La malédiction se poursuit pour la Squadra Azzurra. Comme en 2018 et 2022, l’Italie devra se contenter d’un rôle de spectatrice lors de la prochaine Coupe du monde. Battue par la Bosnie-Herzégovine lors d’une séance de tirs au but fatidique le 31 mars, la sélection quadruple championne du monde subit un nouvel affront historique.

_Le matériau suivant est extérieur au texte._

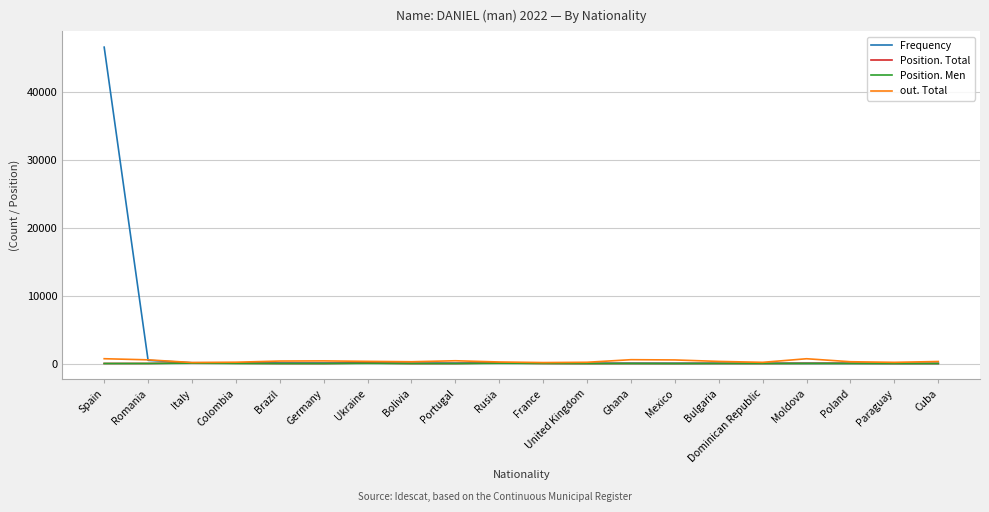

Does the chart have visible grid lines?

Yes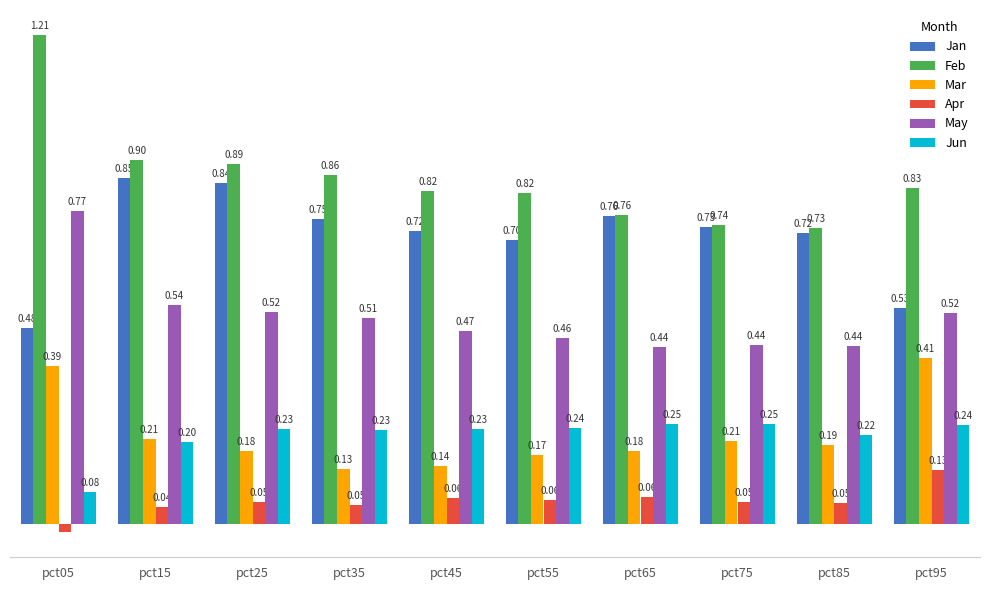

Is the value of Apr at pct15 greater than the value of Mar at pct15?

No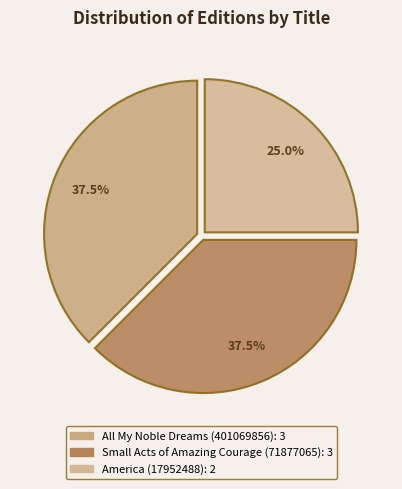

To the nearest percent, what is the difference between the America (17952488) and All My Noble Dreams (401069856) slice percentages?

12%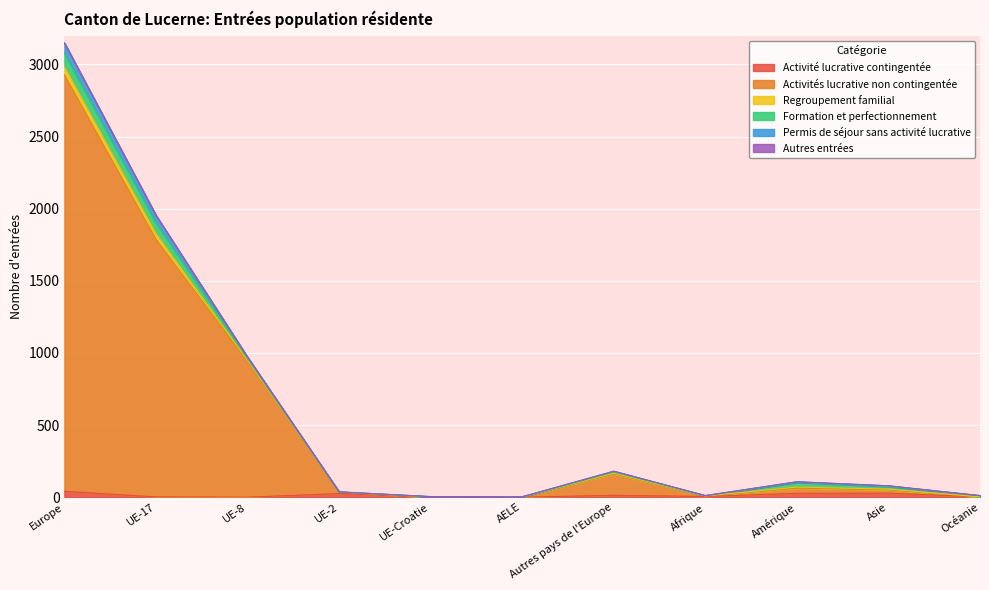

At which category is the sum across all series the highest?

Europe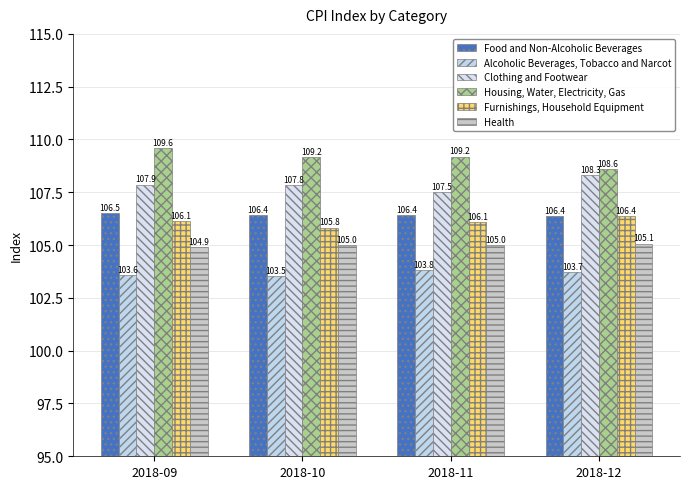

Which series changed the most between 2018-10 and 2018-12?

Furnishings, Household Equipment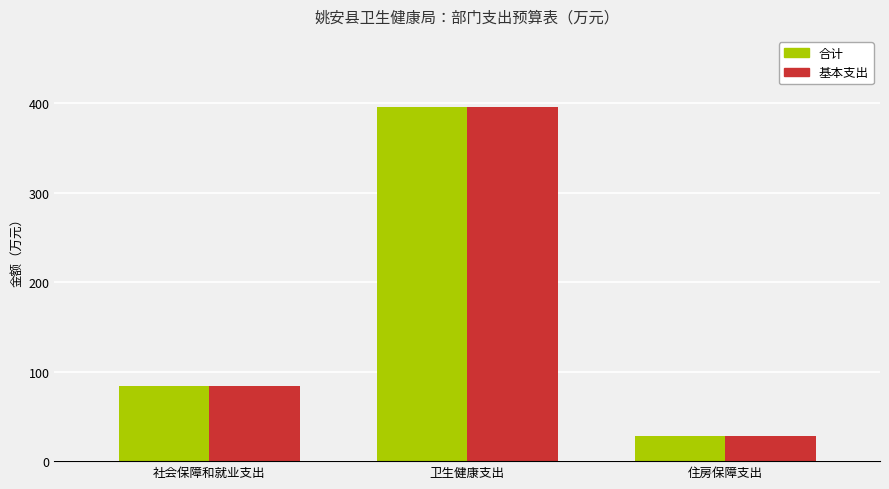

The 合计 series shows 113.3 at 卫生健康支出. True or false?

False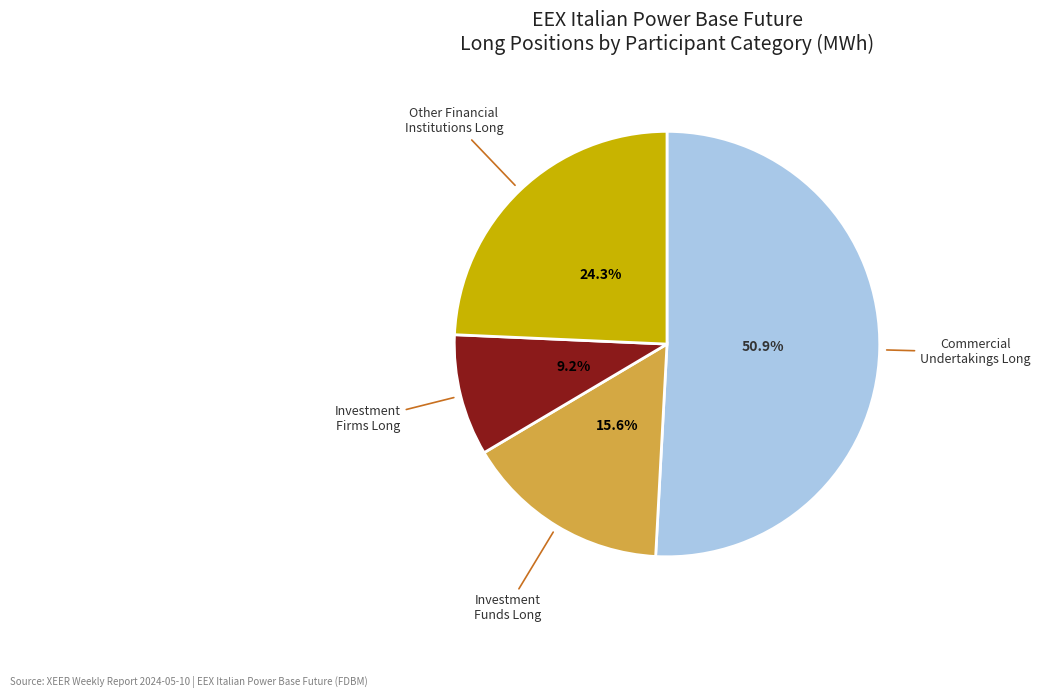

Is there any slice that represents more than half of the pie?

Yes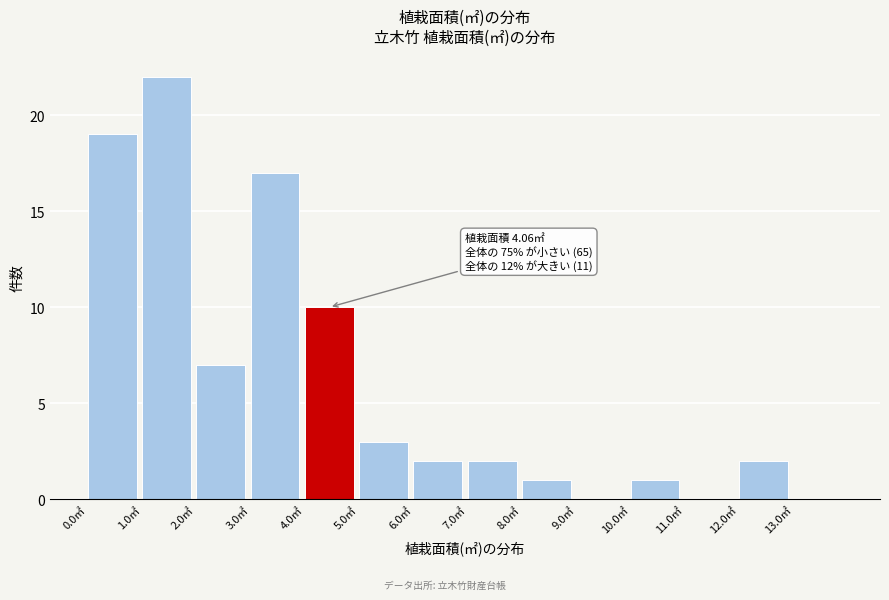

Over which range of the x-axis is the bar tallest?

1 to 2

Un immobilisme dénoncé par les experts
Pour Johann Crochet, spécialiste reconnu du ballon rond transalpin, ce résultat n’est pas le fruit du hasard. Malgré les échecs successifs, aucune réforme d’envergure n’a été entreprise par la fédération ou la ligue italienne. Le constat est alarmant : une génération entière de jeunes Italiens n’a jamais vu son pays disputer un match de phase finale mondiale. Selon lui, il est illusoire d’attendre un résultat positif quand les structures restent figées depuis plus d’une décennie.
L’absence de vision et le poids du conservatisme
Le journal La Repubblica évoque non pas l’échec d’un plan, mais une absence totale de projet. L’Italie semble prisonnière d’une vision du football datant des années 1990, loin de la modernité affichée par des nations comme l’Allemagne ou l’Espagne qui ont su se remettre en question. Crochet souligne que même des pays plus petits, à l’instar de la Norvège, ont su harmoniser le travail entre leurs centres de formation et leurs instances nationales, une synergie qui fait cruellement défaut de l’autre côté des Alpes.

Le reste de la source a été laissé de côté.